California's finances are improving in the wake of two revenue-generating ballot propositions passed last month, and more fiscal reforms would be "viewed positively," according to Fitch Ratings.
"The state's fiscal recovery is incomplete and challenges remain, but continued economic improvement, a demonstrated commitment to more sustainable budgetary operations and progress on reducing budgetary debt would be viewed positively by Fitch," the ratings agency said in report Wednesday.
Fitch rates California below every other state at A-minus, assigning a stable outlook.
California general obligation bond spreads versus the benchmark Municipal Market Data triple-A rated debt index have tightened since the Nov. election, amid speculation that the state's bond rating may be upgraded.
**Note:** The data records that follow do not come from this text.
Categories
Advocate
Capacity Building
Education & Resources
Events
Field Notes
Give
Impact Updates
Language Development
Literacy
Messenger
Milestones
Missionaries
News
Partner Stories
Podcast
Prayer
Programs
The state constitution prioritizes general obligation bond debt service second only to education, which is one of the main reasons many investors believe that California is unlikely to default on its debt.
Standard & Poor's rates the state A-minus with a positive outlook, also the lowest of all other states, while Moody's Investors Service gives California an A1 rating, one notch above Illinois.
Proposition 30 temporarily raises sales taxes, and income taxes on the wealthy - raising an estimated $6 billion annually - while Proposition 39 changes the method multi-state corporations must calculate their income taxes - adding an estimated $500 million annually to the state's general fund.
Fitch said California's finances over the last two decades have suffered from volatile revenue swings, and periodic fiscal and cash flow crises. It said the state's ability to handle these problems have been hindered by "numerous restrictive voter initiatives and by a highly partisan policy making environment."
Fitch said California has made notable progress since the recession and fiscal crisis of 2008 and 2009, adding that the two measures passed last month are a continuation of the positive trend.